> **Exercise prompt**
Look through the lines of the material and count those containing "none". Give that count alone.

> **Entries supplied**
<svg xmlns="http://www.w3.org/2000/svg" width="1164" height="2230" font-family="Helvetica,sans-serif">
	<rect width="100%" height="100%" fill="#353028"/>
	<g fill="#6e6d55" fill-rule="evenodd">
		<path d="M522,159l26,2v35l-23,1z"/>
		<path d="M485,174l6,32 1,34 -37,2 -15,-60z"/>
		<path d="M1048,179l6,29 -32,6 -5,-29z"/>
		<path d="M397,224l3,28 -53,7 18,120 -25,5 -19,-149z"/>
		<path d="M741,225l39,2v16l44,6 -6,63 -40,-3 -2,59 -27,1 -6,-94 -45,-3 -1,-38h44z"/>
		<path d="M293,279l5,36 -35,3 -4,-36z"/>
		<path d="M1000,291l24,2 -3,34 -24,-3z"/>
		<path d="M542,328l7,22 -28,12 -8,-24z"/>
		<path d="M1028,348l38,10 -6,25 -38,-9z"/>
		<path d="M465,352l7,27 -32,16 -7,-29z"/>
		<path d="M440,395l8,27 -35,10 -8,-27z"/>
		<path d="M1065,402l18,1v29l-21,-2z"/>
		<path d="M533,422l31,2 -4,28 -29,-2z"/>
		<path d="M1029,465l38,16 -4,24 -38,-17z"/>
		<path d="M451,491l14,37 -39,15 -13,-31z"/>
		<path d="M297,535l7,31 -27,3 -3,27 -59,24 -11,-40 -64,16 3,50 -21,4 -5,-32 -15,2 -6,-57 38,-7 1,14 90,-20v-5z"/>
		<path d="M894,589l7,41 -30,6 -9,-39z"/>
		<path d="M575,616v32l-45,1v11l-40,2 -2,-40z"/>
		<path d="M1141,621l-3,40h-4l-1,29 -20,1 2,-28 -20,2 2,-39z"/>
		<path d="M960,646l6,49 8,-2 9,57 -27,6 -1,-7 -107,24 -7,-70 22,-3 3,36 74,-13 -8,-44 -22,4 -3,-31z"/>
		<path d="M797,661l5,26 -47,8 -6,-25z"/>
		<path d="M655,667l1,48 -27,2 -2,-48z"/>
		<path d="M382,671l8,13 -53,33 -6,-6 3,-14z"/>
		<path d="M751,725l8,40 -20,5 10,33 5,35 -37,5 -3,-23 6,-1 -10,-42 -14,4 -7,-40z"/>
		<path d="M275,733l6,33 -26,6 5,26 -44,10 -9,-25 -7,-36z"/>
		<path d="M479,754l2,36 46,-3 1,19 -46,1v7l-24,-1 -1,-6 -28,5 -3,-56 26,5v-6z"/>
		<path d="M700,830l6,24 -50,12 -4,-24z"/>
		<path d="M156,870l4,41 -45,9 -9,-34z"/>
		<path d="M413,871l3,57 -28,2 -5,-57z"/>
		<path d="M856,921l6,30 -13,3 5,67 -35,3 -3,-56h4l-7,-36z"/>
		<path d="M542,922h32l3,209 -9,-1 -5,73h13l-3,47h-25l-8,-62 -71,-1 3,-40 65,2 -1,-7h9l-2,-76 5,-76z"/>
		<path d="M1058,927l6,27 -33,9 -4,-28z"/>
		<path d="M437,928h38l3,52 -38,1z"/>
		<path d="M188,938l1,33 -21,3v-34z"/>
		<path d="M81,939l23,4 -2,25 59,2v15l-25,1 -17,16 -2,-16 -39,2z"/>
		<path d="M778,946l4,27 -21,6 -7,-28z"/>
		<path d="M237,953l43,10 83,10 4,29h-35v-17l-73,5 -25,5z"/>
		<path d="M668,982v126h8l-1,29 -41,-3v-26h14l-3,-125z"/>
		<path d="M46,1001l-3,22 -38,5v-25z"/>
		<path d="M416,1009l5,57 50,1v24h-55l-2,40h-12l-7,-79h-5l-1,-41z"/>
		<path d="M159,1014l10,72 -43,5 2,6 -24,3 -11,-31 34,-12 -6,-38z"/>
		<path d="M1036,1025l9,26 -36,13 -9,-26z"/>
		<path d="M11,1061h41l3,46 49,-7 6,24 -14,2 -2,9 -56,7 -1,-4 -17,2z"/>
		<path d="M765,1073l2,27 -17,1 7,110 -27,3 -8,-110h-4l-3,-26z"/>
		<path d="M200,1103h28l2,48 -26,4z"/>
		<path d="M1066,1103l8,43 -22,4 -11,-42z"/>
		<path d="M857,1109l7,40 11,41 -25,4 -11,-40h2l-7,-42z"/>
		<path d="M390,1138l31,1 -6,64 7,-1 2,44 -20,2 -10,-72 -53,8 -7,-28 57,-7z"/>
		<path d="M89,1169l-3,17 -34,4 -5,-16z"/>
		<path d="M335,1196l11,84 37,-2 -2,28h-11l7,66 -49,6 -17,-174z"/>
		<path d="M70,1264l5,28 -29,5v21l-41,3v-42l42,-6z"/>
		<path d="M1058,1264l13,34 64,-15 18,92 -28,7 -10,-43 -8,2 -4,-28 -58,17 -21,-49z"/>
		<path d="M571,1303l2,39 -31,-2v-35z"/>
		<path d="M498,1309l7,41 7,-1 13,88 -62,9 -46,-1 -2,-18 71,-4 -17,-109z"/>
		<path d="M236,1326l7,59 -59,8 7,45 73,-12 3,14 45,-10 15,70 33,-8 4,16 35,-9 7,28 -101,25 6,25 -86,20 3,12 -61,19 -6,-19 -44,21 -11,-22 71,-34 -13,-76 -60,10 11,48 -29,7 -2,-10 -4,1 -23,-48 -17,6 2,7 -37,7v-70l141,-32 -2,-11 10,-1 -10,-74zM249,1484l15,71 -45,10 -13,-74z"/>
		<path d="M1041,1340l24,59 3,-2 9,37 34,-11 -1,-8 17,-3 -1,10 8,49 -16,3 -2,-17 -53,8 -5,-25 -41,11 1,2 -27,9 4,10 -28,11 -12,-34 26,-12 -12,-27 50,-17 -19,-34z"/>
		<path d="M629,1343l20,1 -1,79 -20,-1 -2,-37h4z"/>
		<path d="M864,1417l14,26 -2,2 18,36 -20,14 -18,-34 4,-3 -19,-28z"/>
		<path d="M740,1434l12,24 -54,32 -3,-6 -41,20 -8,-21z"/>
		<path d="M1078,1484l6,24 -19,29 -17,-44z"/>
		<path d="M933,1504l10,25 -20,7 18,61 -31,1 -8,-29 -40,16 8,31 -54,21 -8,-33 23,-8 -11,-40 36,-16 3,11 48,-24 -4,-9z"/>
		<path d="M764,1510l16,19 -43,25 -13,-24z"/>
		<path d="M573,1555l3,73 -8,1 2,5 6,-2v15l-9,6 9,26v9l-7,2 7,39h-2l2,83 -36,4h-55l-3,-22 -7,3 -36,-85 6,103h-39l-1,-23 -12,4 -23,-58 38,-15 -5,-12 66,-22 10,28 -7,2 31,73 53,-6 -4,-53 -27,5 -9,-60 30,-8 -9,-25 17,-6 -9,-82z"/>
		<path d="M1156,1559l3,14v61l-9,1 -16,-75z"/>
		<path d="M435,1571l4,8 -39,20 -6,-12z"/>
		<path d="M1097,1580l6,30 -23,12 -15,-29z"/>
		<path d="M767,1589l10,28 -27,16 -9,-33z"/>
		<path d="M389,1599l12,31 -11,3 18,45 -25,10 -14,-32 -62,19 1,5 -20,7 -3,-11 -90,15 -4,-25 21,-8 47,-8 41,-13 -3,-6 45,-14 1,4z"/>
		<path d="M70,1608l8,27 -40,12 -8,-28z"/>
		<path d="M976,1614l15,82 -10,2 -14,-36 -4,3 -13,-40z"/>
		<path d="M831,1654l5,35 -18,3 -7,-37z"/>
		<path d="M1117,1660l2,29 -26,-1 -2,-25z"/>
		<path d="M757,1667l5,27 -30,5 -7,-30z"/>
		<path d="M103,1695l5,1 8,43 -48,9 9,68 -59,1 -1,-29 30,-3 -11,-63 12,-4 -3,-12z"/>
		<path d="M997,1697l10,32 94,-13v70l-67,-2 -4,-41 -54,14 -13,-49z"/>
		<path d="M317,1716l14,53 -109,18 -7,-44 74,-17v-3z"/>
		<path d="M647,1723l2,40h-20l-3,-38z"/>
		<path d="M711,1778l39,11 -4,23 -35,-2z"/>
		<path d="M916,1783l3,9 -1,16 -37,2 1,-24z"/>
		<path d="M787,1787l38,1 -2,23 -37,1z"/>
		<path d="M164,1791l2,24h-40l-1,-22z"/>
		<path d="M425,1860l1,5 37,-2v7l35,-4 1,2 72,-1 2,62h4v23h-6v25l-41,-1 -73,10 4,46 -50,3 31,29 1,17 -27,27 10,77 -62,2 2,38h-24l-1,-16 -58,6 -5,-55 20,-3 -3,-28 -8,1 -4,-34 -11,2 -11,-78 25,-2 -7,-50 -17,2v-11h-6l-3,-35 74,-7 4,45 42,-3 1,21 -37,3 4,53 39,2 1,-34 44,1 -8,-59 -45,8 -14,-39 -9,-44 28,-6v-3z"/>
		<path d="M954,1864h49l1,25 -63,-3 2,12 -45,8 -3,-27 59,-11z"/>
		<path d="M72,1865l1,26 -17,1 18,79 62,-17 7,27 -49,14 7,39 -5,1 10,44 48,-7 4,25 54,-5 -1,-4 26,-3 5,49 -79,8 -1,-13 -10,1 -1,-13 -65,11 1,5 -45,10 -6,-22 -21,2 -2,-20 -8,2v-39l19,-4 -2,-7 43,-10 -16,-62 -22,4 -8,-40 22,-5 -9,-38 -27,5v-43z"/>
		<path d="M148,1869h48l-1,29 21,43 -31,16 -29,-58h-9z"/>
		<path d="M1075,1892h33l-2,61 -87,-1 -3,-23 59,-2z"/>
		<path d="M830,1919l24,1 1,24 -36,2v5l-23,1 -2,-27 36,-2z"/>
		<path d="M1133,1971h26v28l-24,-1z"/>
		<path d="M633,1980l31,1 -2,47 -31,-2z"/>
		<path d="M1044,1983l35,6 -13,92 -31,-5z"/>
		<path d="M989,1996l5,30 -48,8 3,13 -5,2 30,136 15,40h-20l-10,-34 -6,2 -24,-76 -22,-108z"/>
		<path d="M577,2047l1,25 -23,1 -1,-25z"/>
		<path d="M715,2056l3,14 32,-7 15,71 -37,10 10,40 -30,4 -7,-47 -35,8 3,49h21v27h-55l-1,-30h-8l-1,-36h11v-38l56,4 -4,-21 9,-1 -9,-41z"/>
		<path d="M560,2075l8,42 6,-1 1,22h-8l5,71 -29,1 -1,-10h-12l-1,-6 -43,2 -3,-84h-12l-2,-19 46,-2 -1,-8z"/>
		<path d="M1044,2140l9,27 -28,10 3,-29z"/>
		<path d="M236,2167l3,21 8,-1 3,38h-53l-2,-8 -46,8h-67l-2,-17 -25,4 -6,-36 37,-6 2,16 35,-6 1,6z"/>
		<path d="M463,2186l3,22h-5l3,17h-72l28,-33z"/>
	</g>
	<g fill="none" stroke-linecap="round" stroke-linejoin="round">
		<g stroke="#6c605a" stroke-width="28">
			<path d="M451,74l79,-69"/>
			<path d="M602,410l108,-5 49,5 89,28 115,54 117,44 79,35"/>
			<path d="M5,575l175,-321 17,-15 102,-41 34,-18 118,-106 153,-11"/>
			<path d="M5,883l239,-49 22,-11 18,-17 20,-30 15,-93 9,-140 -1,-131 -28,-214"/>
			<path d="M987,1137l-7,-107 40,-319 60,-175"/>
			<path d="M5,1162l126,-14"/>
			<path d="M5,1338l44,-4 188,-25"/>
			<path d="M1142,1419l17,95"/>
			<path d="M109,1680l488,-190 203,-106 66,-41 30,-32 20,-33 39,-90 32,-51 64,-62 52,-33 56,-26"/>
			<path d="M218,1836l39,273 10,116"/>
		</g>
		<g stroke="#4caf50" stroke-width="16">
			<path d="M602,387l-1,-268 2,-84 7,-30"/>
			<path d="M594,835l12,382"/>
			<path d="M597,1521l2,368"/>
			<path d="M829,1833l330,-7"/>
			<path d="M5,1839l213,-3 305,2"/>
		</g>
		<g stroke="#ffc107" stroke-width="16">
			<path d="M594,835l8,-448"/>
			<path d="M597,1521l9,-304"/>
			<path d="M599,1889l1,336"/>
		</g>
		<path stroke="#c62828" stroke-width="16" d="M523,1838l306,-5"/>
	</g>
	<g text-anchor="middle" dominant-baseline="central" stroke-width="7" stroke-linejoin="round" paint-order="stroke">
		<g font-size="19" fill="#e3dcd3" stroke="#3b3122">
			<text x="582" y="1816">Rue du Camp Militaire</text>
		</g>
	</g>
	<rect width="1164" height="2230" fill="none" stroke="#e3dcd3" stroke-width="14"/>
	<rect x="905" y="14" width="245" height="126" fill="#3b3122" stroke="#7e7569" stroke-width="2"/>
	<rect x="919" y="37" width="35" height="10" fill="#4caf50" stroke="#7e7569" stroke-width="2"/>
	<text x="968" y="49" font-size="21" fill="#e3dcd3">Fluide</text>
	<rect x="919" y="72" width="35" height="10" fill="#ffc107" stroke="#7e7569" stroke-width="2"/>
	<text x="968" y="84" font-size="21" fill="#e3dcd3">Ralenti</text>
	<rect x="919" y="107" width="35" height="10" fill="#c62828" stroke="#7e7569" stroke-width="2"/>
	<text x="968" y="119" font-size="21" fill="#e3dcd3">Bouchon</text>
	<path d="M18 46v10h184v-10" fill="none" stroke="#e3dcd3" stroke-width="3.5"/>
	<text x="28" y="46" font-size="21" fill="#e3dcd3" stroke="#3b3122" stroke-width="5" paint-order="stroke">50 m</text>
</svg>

> **Answer to this exercise**
3